I Jornadas de la Abogacía Canaria en Materia de Extranjería, Asilo y Derecho Humanos

martes 23 de enero de 2018 - 10:35 GMT+0000

Canarias es lugar de destino de muchas personas extranjeras, habiéndose incrementado notablemente el número de llegadas a nuestro territorio en los últimos años debido a una multitud de factores y circunstancias.

De igual forma, somos una Comunidad Autónoma eminentemente receptora de población comunitaria y extracomunitaria debido  al turismo, recibiendo en el 2016 una cifra récord de 13,3 millones de turistas del extranjero.
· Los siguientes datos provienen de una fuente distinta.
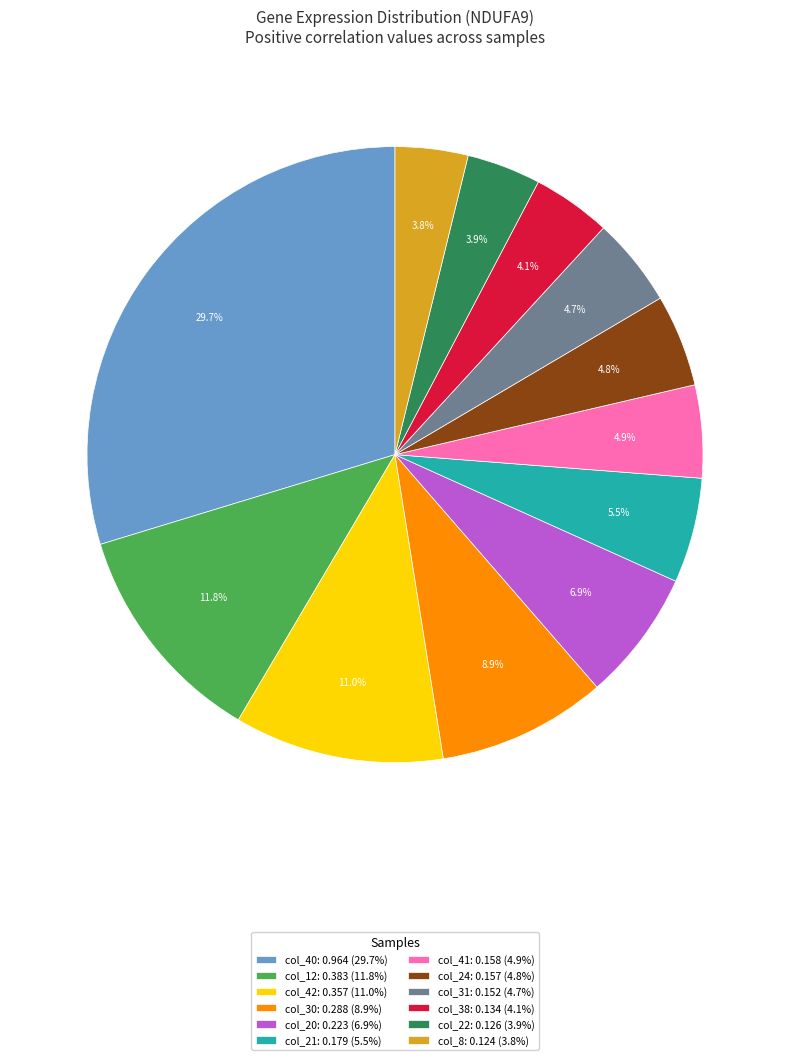

What is the ratio of the value at col_31: 0.152 (4.7%) to the value at col_22: 0.126 (3.9%)?

1.2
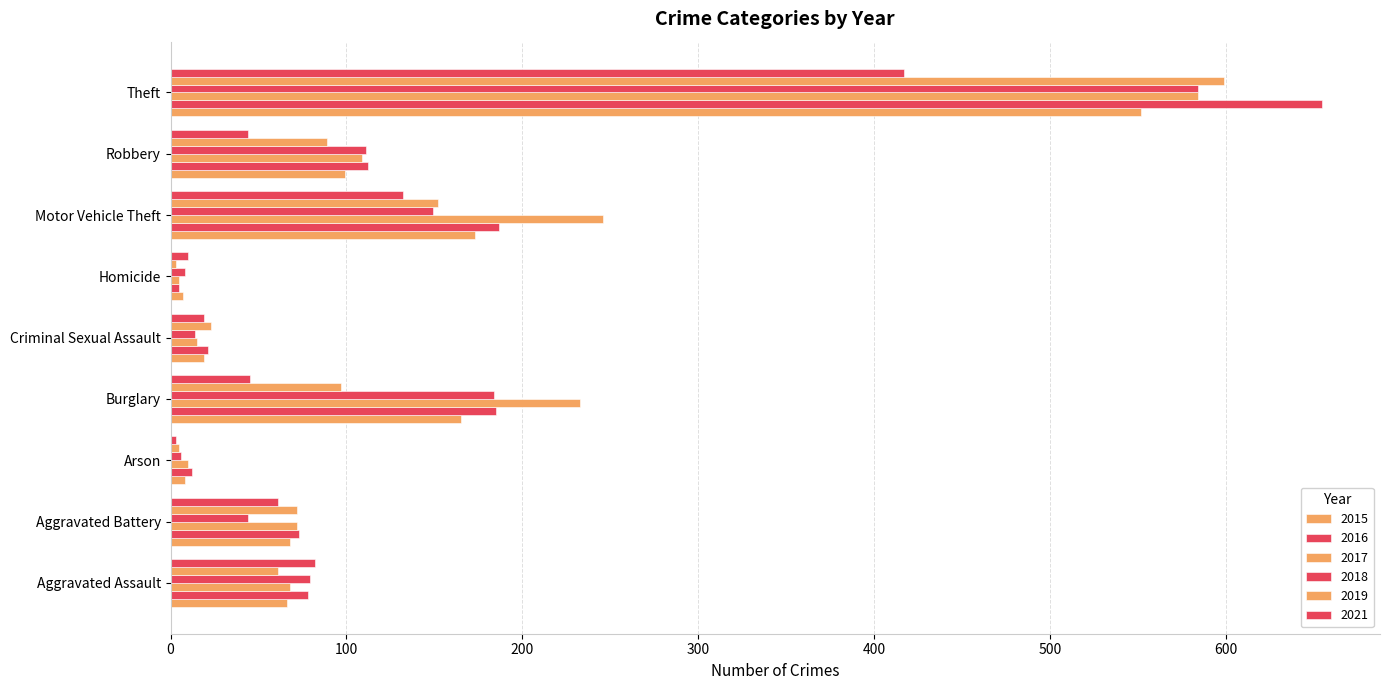

Between Criminal Sexual Assault and Theft, which series saw the biggest shift?

2016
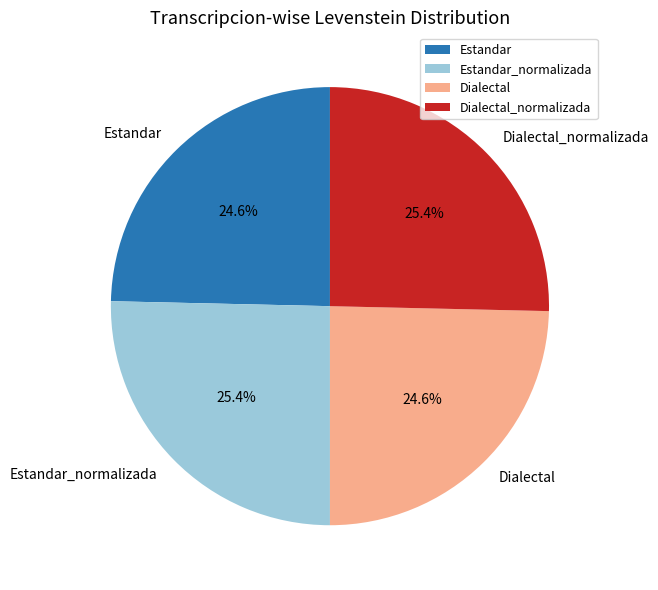

Is it true that Estandar is 25% of the pie?

True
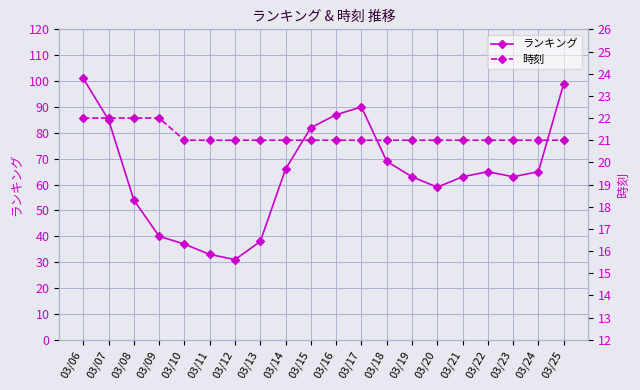

What is the spread (max minus min) of values at 03/25?

78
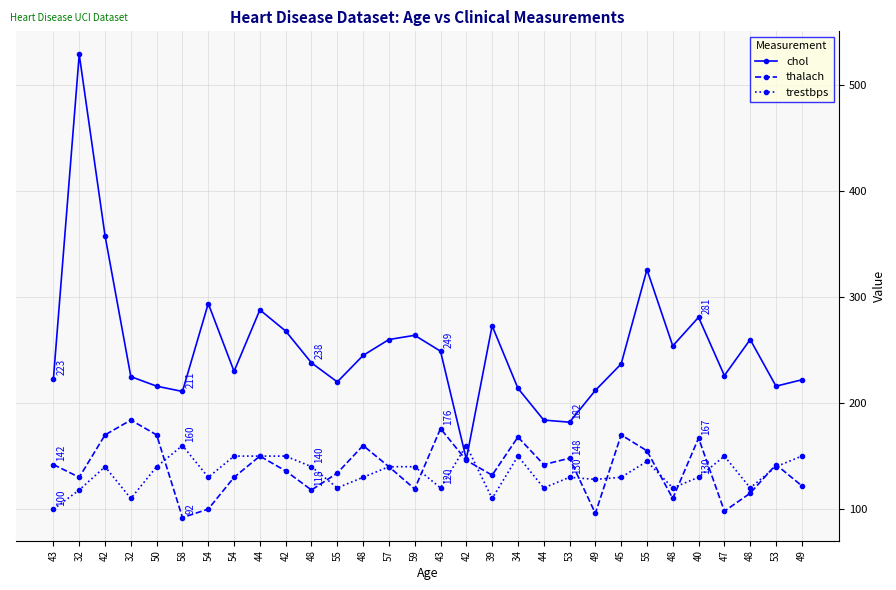

Is this an area chart (filled region under the line)?

No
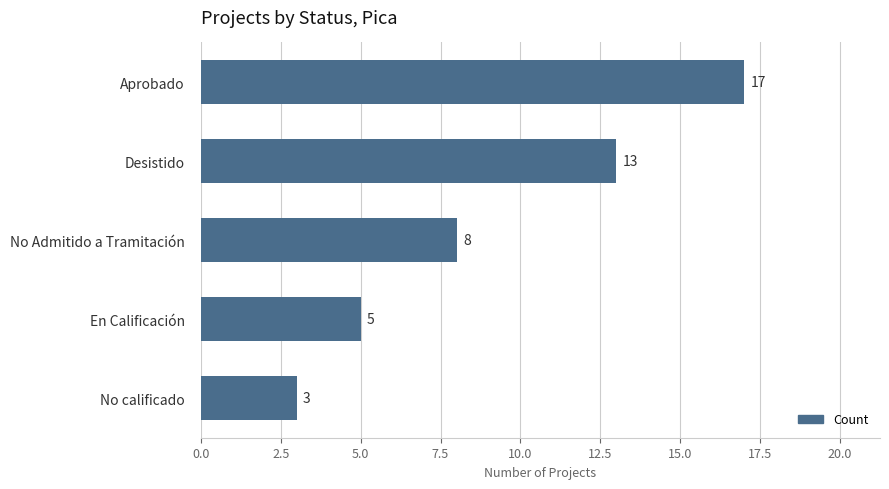

How many values are between 5 and 13?

3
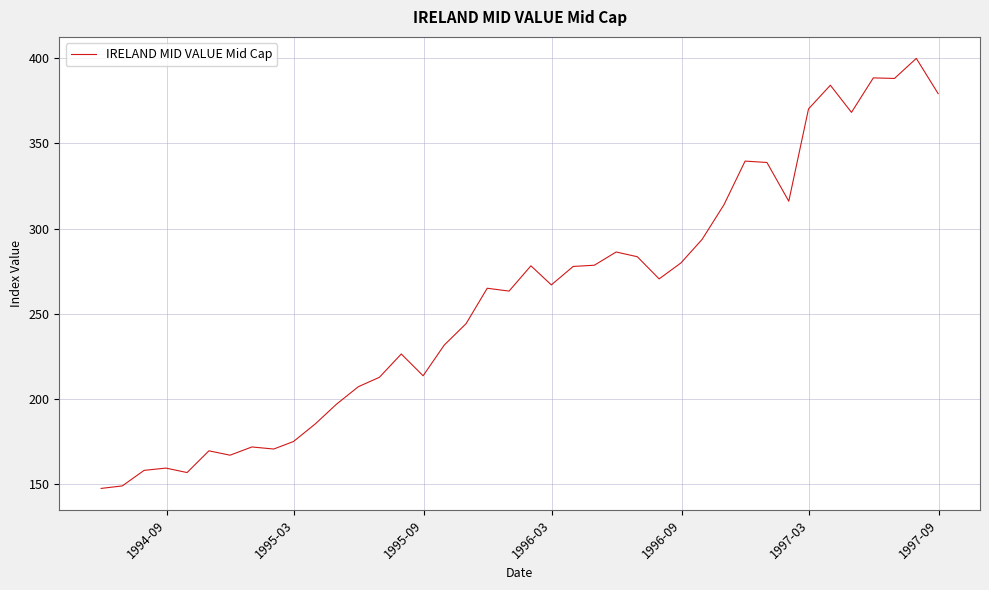

What is the smallest value displayed?

147.6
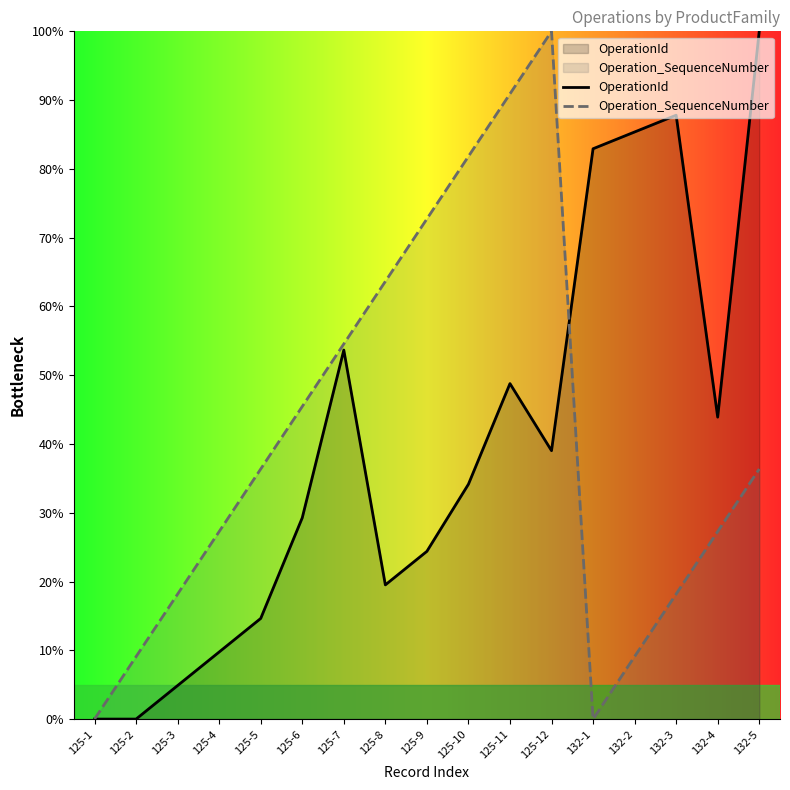

What is the spread (max minus min) of values at 125-7?

0.9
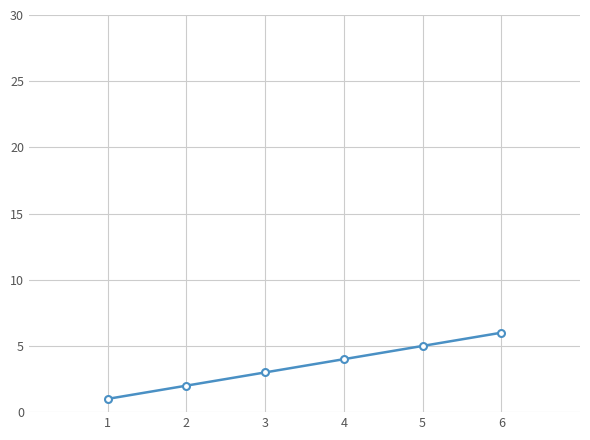

What is the maximum value shown in the chart?

6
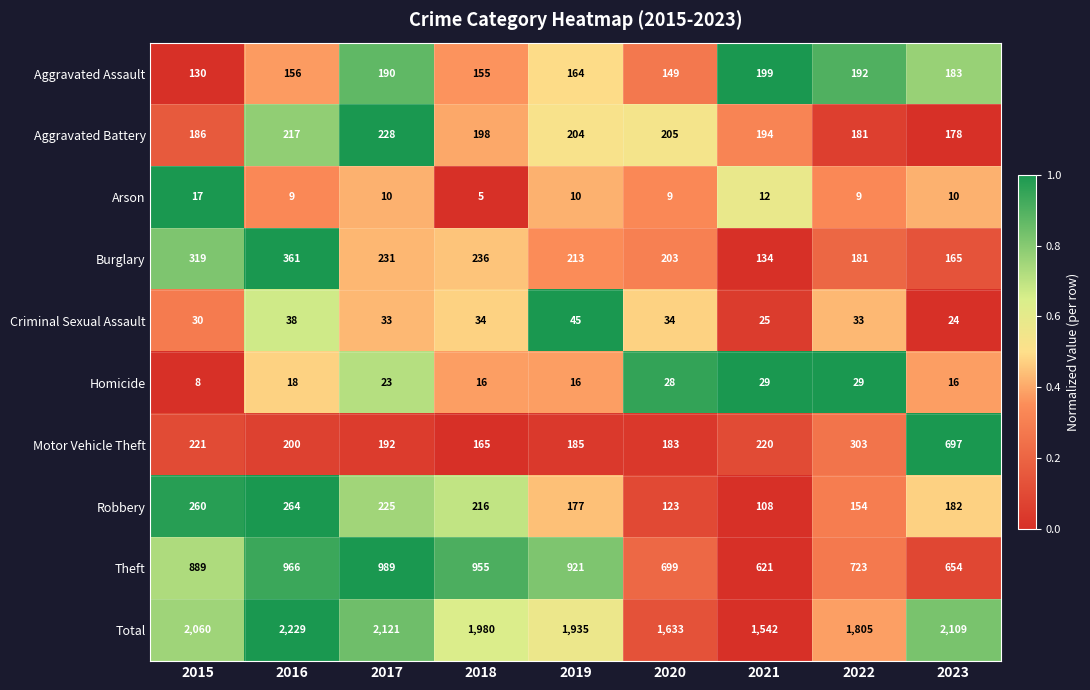

Which series has the largest total across all categories?

Total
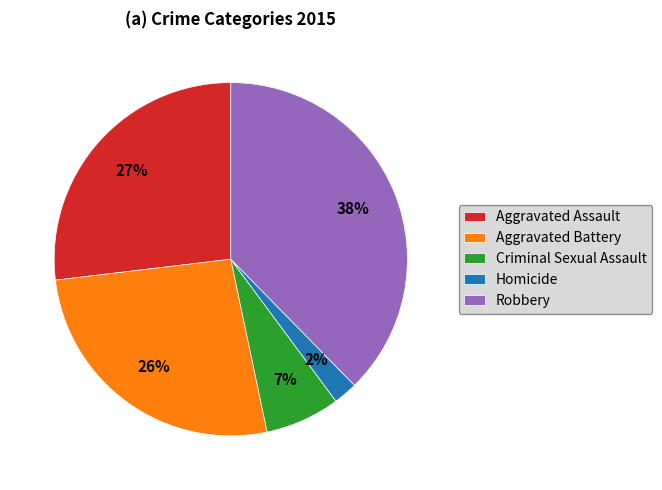

Count the number of slices in the pie.

5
Mucha de esa población comunitaria, tras conocer las “bondades” de nuestras islas, deciden quedarse.

También somos, por nuestra historia de emigración, destino de personas extranjeras con vínculos familiares de nacionalidad española, que deciden regresar y quedarse temporal o definitivamente, debido a situaciones de  inestabilidad en los países de procedencia.

Por otro lado, la cercanía al continente africano supone que seamos la puerta de entrada para miles de subsaharianos/as a la Unión Europea. Contamos en nuestras Islas con dos “Centros de Internamiento de Extranjeros”, tan discutidos por la sociedad civil, personal experto e incluso profesionales que trabajan por garantizar los derechos fundamentales de quienes están  internos (judicatura), que nos obligan moralmente a abordar la defensa de los derechos fundamentales de las personas que son internadas en estos establecimientos “quasi-carcelarios”. Se debe en este contexto garantizar el derecho a solicitar asilo y refugio por todos los motivos consagrados en nuestra Ley de Asilo y las Convenciones internacionales. Debemos ser especialmente diligentes con menores extranjeros y extranjeras no acompañadas y los procedimientos de determinación de la edad.

La especial situación que vive Venezuela nos toca de lleno, pues Canarias por sus vínculos con la llamada “Octava Isla”, acoge un incremento de personas procedentes de ese país, que se acogen a las vías “legales” que le ofrece nuestro ordenamiento para quedarse. Estas vías no cumplen en muchas ocasiones las expectativas de estas personas, pues una interpretación restrictiva de las mismas o flexibles en otras ocasiones, dejan en desamparo a cientos de ciudadanas y ciudadanos venezolanos. La vía de la solicitud de asilo y la admisión de la misma para muchos está suponiendo disfunciones, retrasos y una interpretación de su estatus por parte de la Administración en su acogida que está acarreando problemas legales y por ende vulneración de los derechos de las personas solicitantes de asilo.

La interpretación restrictiva del derecho a la vida familiar en la reciente sentencia del Tribunal Supremo, de 18 de julio de 2017, deja en el limbo legal a miles de familiares de españoles emigrantes retornados, entre ellos  familiares de nacionalidad española de origen venezolano.

Las recientes exenciones de visados de entrada en Europa a nacionales de países con tradición migratoria hacia España y concretamente a Canarias, ha supuesto el incremento de entrada de nuevas personas extranjeras de  nacionalidad colombiana y peruana.

De igual forma, la obtención de la nacionalidad española de las personas extranjeras que han convivido con nosotros durante años, supone un aumento de las reagrupaciones de familiares directos e incluso de la familia extensa. La consagración formal en la normativa comunitaria interna de la familia extensa, ha supuesto un efecto llamada para todos los familiares de estas personas nacionalizadas.

El auge de la prostitución en zonas turísticas y en las principales ciudades del archipiélago, supone que muchas mujeres extranjeras se encuentran en situación de especial vulnerabilidad, sufriendo como víctimas de violencia de género o como víctimas de trata con fines de explotación sexual y laboral. Debemos abordar y garantizar procedimientos de detección, defensa y denuncia para que todas estas mujeres que sufren esta intolerable violencia puedan restablecer su dignidad y evitar la impunidad de los agresores.

En este contexto, la abogacía de Canarias tiene que dotarse de protocolos de intervención letrada en todos estos ámbitos de actuación y por ello debemos empaparnos de las experiencias de otros Colegios de Abogados del resto de España, así como instaurar las directrices del Consejo General de la Abogacía Española en la actuación letrada, siendo a la vez actores activos, por nuestra experiencia, en la mejora del trabajo que se está realizando por la abogacía española.